Saturday Morning Breakfast Cereal turns up again the 4th of January with the claim that mathematicians make the worst parents, as one explains to her kid that yes, 2 + 2 equals 4, but can you prove that’s a unique solution? This isn’t a problem in arithmetic, but in algebra you start to see problems in which there can be multiple solutions, like when a parabola intersects a line. By the time you get to calculus or to differential equations you can have literally infinitely many solutions, and maybe even several different families of infinitely many solutions. This can be a sign that you haven’t got a precise enough idea of what you wanted to solve, and that you need to add some requirements to finding your solution. Alternatively, it might mean that you’ve solved a problem which can be applied to more cases than you originally expected, which can be a wonderful discovery.

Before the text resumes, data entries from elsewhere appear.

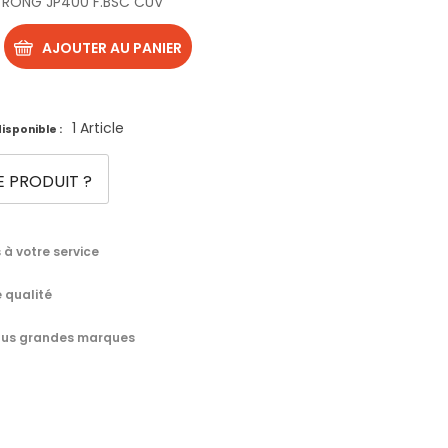
STRONG JP400 F.BSC CUV
AJOUTER AU PANIER
1 Article
isponible :
E PRODUIT ?
à votre service
 qualité
 plus grandes marques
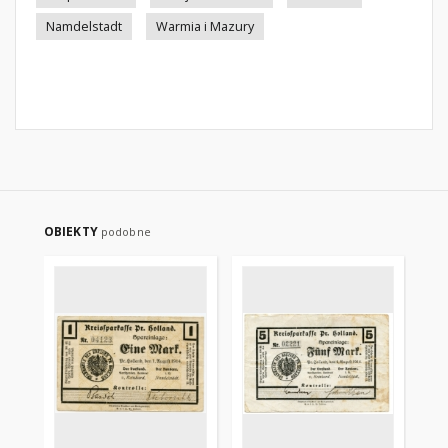
Namdelstadt
Warmia i Mazury
OBIEKTY
podobne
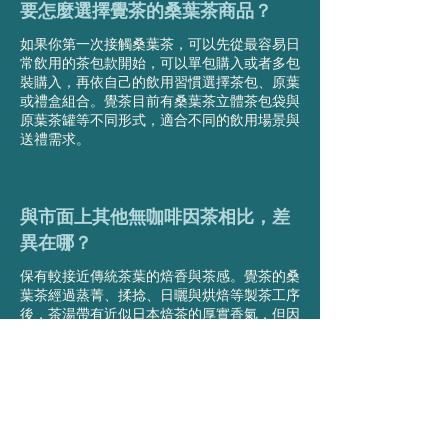
要怎麼選擇覺茶的桑葉茶商品？
如果你第一次接觸桑葉茶，可以先從最容易日
常飲用的茶包款開始，可以單包購入或者多包
裝購入，再依自己的飲用習慣選擇茶包、原葉
或禮盒組合。覺茶目前有桑葉茶立體茶包袋與
原葉茶罐等不同形式，適合不同的飲用場景與
送禮需求。
與市面上其他無咖啡因茶相比，差
異在哪？
保有較接近傳統茶葉的焙香與茶感。覺茶的桑
葉茶經過蒸菁、揉捻、日曬與烘焙等製茶工序
後，茶湯帶有近似日本焙茶的厚實香氣，但因
不含咖啡因與單寧酸，久泡回沖也較不易苦
澀。
許多無咖啡因茶著重於花香、果香或單純替代
飲料，而桑葉茶本身則含有天然 GABA 與桑
葉特有的生物鹼
DNJ（Deoxynojirimycin），可協助飲食控管
與日常保養的養生族群，在無咖啡因茶飲中擁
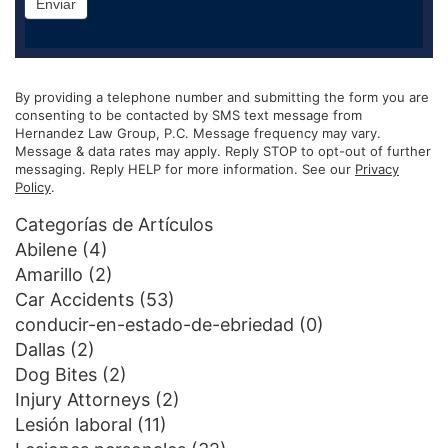
Enviar
By providing a telephone number and submitting the form you are
consenting to be contacted by SMS text message from
Hernandez Law Group, P.C. Message frequency may vary.
Message & data rates may apply. Reply STOP to opt-out of further
messaging. Reply HELP for more information. See our
Privacy
Policy
.
Categorías de Artículos
Abilene
(4)
Amarillo
(2)
Car Accidents
(53)
conducir-en-estado-de-ebriedad
(0)
Dallas
(2)
Dog Bites
(2)
Injury Attorneys
(2)
Lesión laboral
(11)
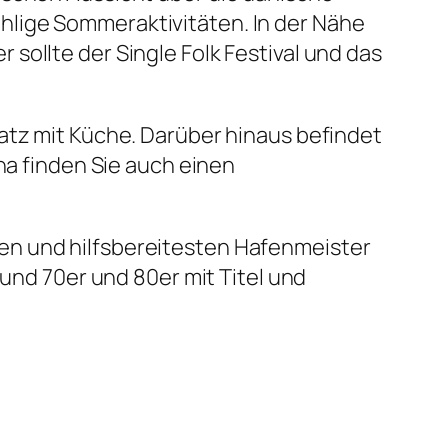
hlige Sommeraktivitäten. In der Nähe
sollte der Single Folk Festival und das
atz mit Küche. Darüber hinaus befindet
na finden Sie auch einen
en und hilfsbereitesten Hafenmeister
 und 70er und 80er mit Titel und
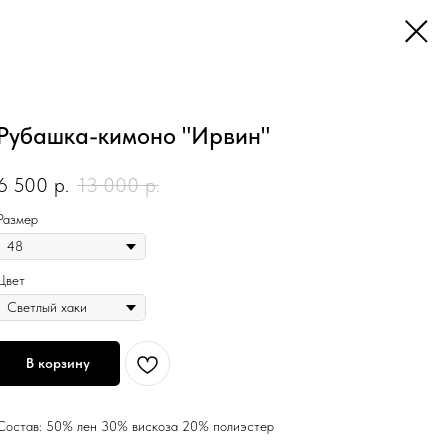
Рубашка-кимоно "Ирвин"
6 500
р.
13 000
р.
Размер
Цвет
В корзину
Состав: 50% лен 30% вискоза 20% полиэстер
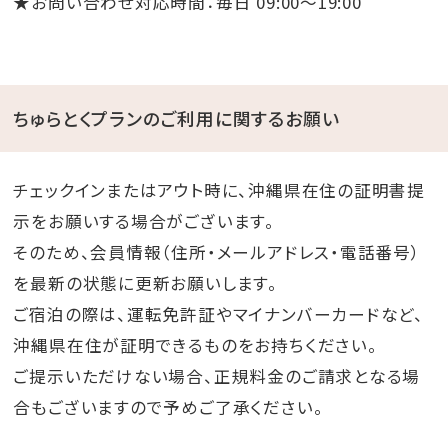
★お問い合わせ対応時間：毎日 09:00～19:00
ちゅらとくプランのご利用に関するお願い
チェックインまたはアウト時に、沖縄県在住の証明書提
示をお願いする場合がございます。
そのため、会員情報（住所・メールアドレス・電話番号）
を最新の状態に更新お願いします。
ご宿泊の際は、運転免許証やマイナンバーカードなど、
沖縄県在住が証明できるものをお持ちください。
ご提示いただけない場合、正規料金のご請求となる場
合もございますので予めご了承ください。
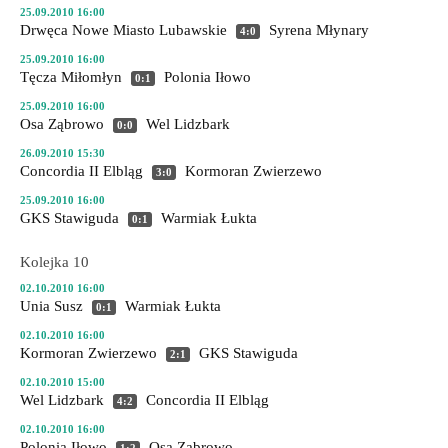
25.09.2010 16:00
Drwęca Nowe Miasto Lubawskie
Syrena Młynary
4:0
25.09.2010 16:00
Tęcza Miłomłyn
Polonia Iłowo
0:1
25.09.2010 16:00
Osa Ząbrowo
Wel Lidzbark
0:0
26.09.2010 15:30
Concordia II Elbląg
Kormoran Zwierzewo
3:0
25.09.2010 16:00
GKS Stawiguda
Warmiak Łukta
0:1
Kolejka 10
02.10.2010 16:00
Unia Susz
Warmiak Łukta
0:1
02.10.2010 16:00
Kormoran Zwierzewo
GKS Stawiguda
2:1
02.10.2010 15:00
Wel Lidzbark
Concordia II Elbląg
4:2
02.10.2010 16:00
Polonia Iłowo
Osa Ząbrowo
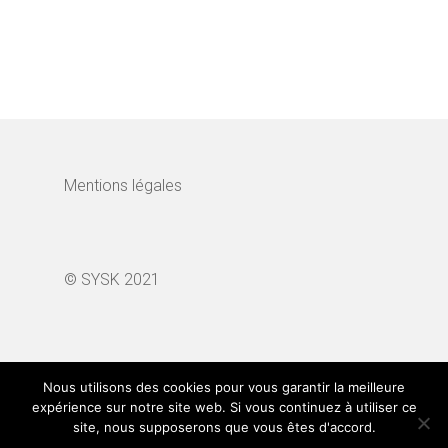
Mentions légales
© SYSK 2021
Search Button
Search
for:
Nous utilisons des cookies pour vous garantir la meilleure
expérience sur notre site web. Si vous continuez à utiliser ce
site, nous supposerons que vous êtes d'accord.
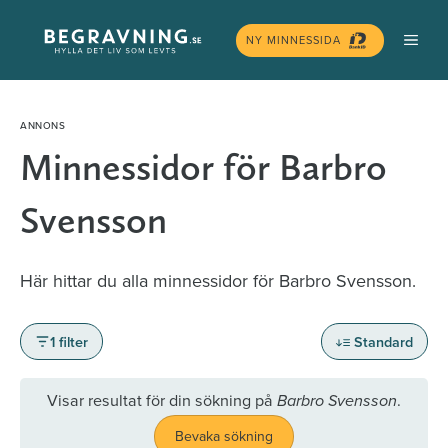
Hoppa
MEN
till
NY MINNESSIDA
innehåll
Minnessidor för Barbro
Svensson
Här hittar du alla minnessidor för Barbro Svensson.
1 filter
Standard
Visar resultat för din sökning på
.
Barbro Svensson
Bevaka sökning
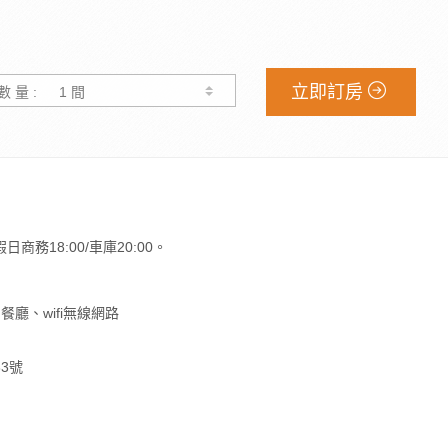
立即訂房
數 量 :
假日商務18:00/車庫20:00。
廳、wifi無線網路
3號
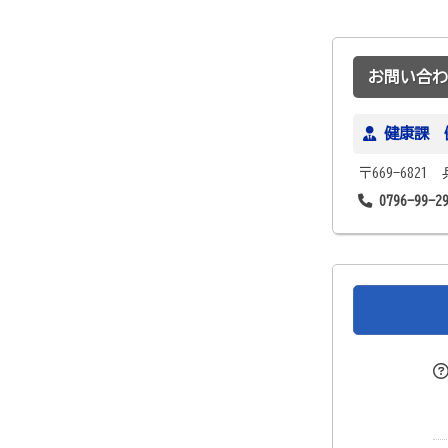
お問い合わ
健康課 
〒669-682
0796-99-2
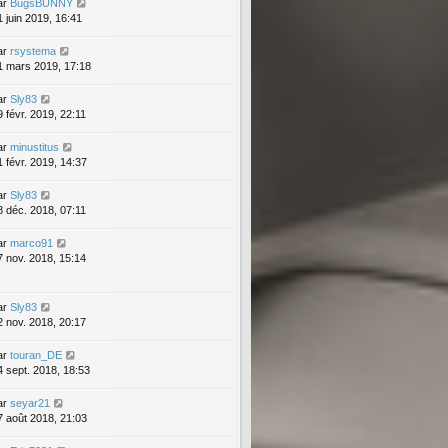
ar
BugsBUNNY
1 juin 2019, 16:41
ar
rsystema
1 mars 2019, 17:18
ar
Sly83
9 févr. 2019, 22:11
ar
minustitus
1 févr. 2019, 14:37
ar
Sly83
8 déc. 2018, 07:11
ar
marco91
7 nov. 2018, 15:14
ar
Sly83
2 nov. 2018, 20:17
ar
touran_DE
4 sept. 2018, 18:53
ar
seyar21
7 août 2018, 21:03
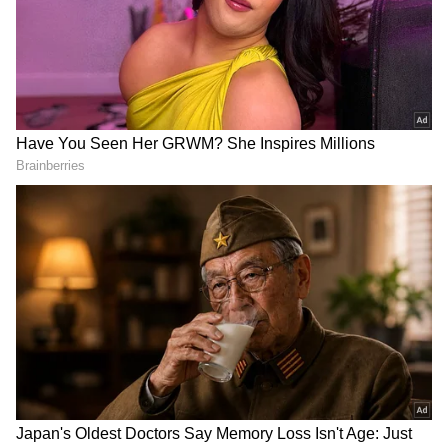
DOWNLOAD APP
ಬೇಸಿಗೆ ಕಳೆದು ಮುಂಗಾರು ಆರಂಭದ ಮೊದಲ ಹಬ್ಬವಾದ
ಕಾರ ಹುಣ್ಣಿಮೆಯಲ್ಲಿ ರೈತರು ಮನೆಯಲ್ಲಿರುವ ರಾಸುಗಳಿಗೆ
ರೋಗನಿರೋಧಕ ಔಷಧಿ ನೀಡಿ, ಎತ್ತುಗಳ ಕೊಂಬು
ಸ್ವಚ್ಛಗೊಳಿಸುತ್ತಾರೆ. ಕೊಂಬುಗಳಿಗೆ ಬಣ್ಣ ಬಳಿದು ಅಲಂಕಾರ
ಮಾಡಿ ಕಾರಹುಣ್ಣಿಮೆಯಂದು ಎತ್ತುಗಳು ಮತ್ತು ಕರುಗಳನ್ನು
ಓಡಿಸಿ ಖುಷಿ ಪಡುತ್ತಾರೆ.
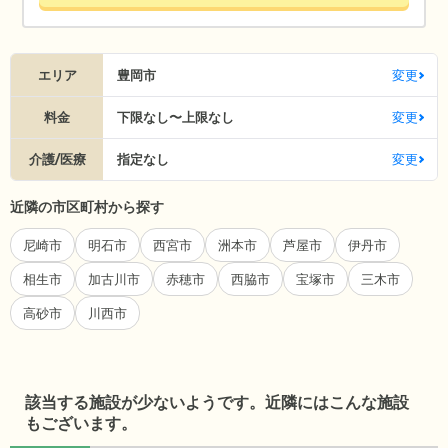
エリア
豊岡市
変更
料金
下限なし〜上限なし
変更
介護/医療
指定なし
変更
近隣の市区町村から探す
尼崎市
明石市
西宮市
洲本市
芦屋市
伊丹市
相生市
加古川市
赤穂市
西脇市
宝塚市
三木市
高砂市
川西市
該当する施設が少ないようです。近隣にはこんな施設
もございます。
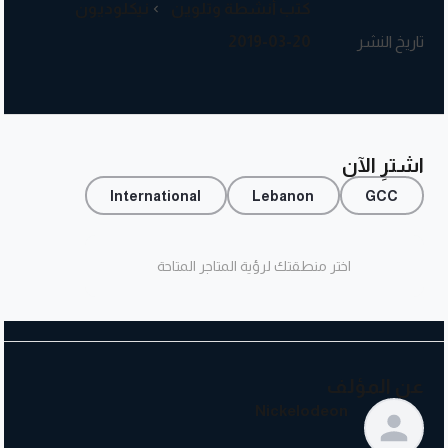
كتب أنشطة وتلوين
نيكلوديون
تاريخ النشر
2019-03-20
اشترِ الآن
International
Lebanon
GCC
اختر منطقتك لرؤية المتاجر المتاحة
عن المؤلف
Nickelodeon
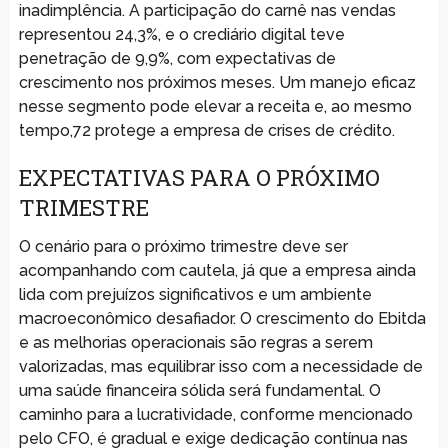
inadimplência. A participação do carnê nas vendas
representou 24,3%, e o crediário digital teve
penetração de 9,9%, com expectativas de
crescimento nos próximos meses. Um manejo eficaz
nesse segmento pode elevar a receita e, ao mesmo
tempo,72 protege a empresa de crises de crédito.
EXPECTATIVAS PARA O PRÓXIMO
TRIMESTRE
O cenário para o próximo trimestre deve ser
acompanhando com cautela, já que a empresa ainda
lida com prejuízos significativos e um ambiente
macroeconômico desafiador. O crescimento do Ebitda
e as melhorias operacionais são regras a serem
valorizadas, mas equilibrar isso com a necessidade de
uma saúde financeira sólida será fundamental. O
caminho para a lucratividade, conforme mencionado
pelo CFO, é gradual e exige dedicação contínua nas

Phil Dunlap’s Ink Pen (January 5) talks a bit about quantum physics, which is of course heavily mathematical, and about some alleged resemblances between the field and ancient mythology. I’m more used to seeing claims that very abstract representations of the universe, like various aspects of quantum physics, have things in common with Asian mythologies or philosophies or religions, particularly Buddhism, so it’s probably worth mentioning this: no they do not. There may be some aesthetically pleasing parallels, but that follows from how the things humans look for in theoretical physics — simplicity, symmetry, unity of structure, mystery — are the things humans have always looked for in systems of thought. (By “mystery” I mean “things that look contradictory, even paradoxical, but that can be resolved with enough thought”.) We will see some similarities for the same reasons that the food of a very different land and a very different era will turn out to have salt and a couple spices, just like it does back home. It is worth learning mythology because of the insight it gives you into how people understood their world, and because it improves your understanding of human culture, and because there are many grand and emotionally resonant stories to be found in mythologies; it will not help you understand quantum physics, except in the way that learning things probably helps you become a better thinker even in other fields.
Mark Litzler’s Joe Vanilla (January 5) uses the icon of a blackboard full of mathematical symbols as shorthand for “this thing that’s gotten so complicated even we who created it don’t know what to do with it”.